The scope of the problem is difficult to determine given the multijurisdictional layers to national fraud rings, said Sgt. Keith Blair, commanding officer of the department's auto theft unit. Chicago police may not be notified if a vehicle is recovered outside the city or if a vehicle is reported stolen only in the jurisdiction from where it was shipped.
He declined to estimate how many vehicles were involved but did note that the problem has been going on for at least 18 months. A rate of three reports per week for that period would equate to complaints involving at least 230vehicles.
Typically valued at $50,000 or more, the vehicles, from brands such as Maserati, Mercedes-Benz and Infiniti, have been shipped in from such states as Utah, Florida, Texas, Delaware and Pennsylvania. The department recovers about half the cars it is notified about, Blair said. It's not clear whether arrests have been made.
Blair said dealers should be checking customer identity information on Google and social media to spot inconsistencies. "There's a lot of things that, if I were a dealer, I would ask about, certainly before shipping a $50,000 vehicle."
He added, "Is it better to lose a deal or give away a car that we have to chase down later?"
How it works
In most cases the department has seen, the credit application and other paperwork were either filled out online or sent to the dealership via FedEx. The credit application was initially approved, and the vehicle was shipped. But upon further review of the credit application, inconsistencies were identified, and credit was declined.
But the fraudulent buyer already had requested the vehicle be sent to an address in the Chicago area, often a vacant building.
Fraudsters involved in the scam create phony email accounts in someone else's name as well as a fake driver's license with the identity theft victim's information, police said. They use untraceable phone numbers via applications such as Google Voice.
To avoid being scammed, the department says dealerships should thoroughly vet online loan applications and other paperwork and institute a waiting period before shipping vehicles out of state.
By warning dealers nationwide, the Chicago department aims to cut down on the number of scams, Blair said.

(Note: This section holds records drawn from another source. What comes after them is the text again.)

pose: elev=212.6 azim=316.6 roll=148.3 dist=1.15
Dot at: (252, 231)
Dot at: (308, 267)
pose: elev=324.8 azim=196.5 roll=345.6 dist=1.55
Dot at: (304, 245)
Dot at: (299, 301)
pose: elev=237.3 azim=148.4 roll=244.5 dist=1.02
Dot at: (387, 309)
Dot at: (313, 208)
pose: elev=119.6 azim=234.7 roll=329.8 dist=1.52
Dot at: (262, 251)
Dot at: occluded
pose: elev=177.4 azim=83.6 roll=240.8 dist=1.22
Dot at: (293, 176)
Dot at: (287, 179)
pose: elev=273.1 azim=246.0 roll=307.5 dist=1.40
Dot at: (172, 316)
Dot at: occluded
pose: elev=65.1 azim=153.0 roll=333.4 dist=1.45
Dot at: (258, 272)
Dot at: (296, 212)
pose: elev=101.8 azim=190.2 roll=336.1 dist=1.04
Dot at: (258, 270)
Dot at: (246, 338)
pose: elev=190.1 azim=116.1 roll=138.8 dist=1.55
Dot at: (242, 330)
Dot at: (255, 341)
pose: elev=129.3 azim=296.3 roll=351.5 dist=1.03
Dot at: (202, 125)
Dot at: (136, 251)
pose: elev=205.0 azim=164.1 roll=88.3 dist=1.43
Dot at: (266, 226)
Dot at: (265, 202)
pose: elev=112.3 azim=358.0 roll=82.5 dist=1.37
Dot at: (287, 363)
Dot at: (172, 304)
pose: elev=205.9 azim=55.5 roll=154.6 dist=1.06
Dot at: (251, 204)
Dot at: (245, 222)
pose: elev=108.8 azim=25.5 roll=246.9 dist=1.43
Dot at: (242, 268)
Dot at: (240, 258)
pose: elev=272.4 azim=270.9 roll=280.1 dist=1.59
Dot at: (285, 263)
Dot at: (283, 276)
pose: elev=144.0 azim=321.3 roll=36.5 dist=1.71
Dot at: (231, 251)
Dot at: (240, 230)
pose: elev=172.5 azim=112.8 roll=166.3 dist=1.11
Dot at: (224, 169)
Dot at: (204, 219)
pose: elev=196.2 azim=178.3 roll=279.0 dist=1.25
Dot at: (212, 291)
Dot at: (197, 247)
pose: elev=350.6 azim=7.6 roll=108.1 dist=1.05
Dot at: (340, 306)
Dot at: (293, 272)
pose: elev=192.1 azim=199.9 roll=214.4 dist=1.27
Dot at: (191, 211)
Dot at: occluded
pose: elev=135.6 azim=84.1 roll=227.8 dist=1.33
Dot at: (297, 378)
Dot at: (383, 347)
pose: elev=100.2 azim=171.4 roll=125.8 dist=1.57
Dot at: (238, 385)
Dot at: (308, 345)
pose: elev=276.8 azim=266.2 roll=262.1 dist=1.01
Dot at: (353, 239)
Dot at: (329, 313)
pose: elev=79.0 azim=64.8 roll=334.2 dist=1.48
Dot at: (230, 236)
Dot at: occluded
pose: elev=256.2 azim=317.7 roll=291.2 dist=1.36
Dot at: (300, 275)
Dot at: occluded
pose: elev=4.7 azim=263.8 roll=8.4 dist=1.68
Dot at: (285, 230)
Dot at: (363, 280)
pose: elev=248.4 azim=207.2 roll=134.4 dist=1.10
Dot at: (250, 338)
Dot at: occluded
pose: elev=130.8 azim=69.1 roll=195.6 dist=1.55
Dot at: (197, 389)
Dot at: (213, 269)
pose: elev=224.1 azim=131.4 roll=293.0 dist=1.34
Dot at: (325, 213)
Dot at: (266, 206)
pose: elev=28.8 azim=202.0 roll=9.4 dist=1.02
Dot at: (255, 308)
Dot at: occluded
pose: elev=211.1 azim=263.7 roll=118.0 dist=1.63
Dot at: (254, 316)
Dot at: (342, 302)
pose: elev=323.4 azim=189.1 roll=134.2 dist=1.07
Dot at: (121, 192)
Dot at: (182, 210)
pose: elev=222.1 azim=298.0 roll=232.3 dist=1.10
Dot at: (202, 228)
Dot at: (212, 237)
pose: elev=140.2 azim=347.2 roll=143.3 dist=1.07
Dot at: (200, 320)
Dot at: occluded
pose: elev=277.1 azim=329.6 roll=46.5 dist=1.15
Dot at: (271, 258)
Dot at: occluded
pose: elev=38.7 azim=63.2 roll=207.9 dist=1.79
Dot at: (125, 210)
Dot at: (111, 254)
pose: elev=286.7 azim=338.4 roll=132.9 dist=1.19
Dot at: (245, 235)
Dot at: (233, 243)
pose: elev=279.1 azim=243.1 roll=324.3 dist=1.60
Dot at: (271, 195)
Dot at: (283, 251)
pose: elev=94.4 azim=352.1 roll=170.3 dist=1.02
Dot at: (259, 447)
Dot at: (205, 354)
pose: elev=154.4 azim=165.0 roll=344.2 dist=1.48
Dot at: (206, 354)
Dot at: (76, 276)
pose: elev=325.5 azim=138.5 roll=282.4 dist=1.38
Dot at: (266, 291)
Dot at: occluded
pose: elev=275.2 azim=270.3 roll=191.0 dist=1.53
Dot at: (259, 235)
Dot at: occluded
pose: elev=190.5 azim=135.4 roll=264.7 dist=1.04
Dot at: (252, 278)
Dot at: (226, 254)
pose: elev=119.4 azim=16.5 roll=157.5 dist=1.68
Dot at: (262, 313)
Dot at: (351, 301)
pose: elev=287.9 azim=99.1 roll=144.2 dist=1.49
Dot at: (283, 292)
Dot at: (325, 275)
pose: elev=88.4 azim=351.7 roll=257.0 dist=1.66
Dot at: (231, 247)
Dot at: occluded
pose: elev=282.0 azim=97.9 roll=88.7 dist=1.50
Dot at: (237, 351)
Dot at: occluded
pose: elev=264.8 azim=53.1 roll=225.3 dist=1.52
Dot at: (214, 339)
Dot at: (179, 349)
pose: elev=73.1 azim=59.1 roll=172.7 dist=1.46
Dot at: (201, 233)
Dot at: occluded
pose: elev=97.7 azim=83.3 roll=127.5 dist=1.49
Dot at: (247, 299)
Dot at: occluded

"If I can take some of that off of our plate by being proactive and reducing the number of cars that are shipped here, it definitely is helpful to myself, my team and other officers who may have to locate these vehicles," he said.
Not just Chicago
Blair noted it's not just a Chicago problem.
"It's happening in Atlanta, St. Louis and, I'm sure, several areas throughout the country," he said. "Unfortunately, it's happening everywhere. It's a pretty serious problem across the country. We've seen an increase of it in the city."
When it distributed the warning to its members, NADA added a note reminding dealers that the Federal Trade Commission's Red Flags Rule makes certain requirements of dealerships that offer or maintain consumer credit, including retail installment sale contracts and vehicle leases, as well as dealerships that offer business credit where a reasonably foreseeable risk of identity theft exists.
Those dealerships must maintain a written identity theft prevention program that: identifies relevant red flags that indicate possible identity theft; contains reasonable procedures to detect and respond to those red flags; and is updated periodically to reflect new identity theft risks.
The Illinois Automobile Dealers Association told Automotive News it has not heard from any Illinois dealers or consumers affected by the thefts.
"We would like to remind our dealers to make sure they have a red flags identity theft program in place, and follow the program, so that they do not become the next victim of identity theft," Larry Doll, the association's legal counsel, said in an email.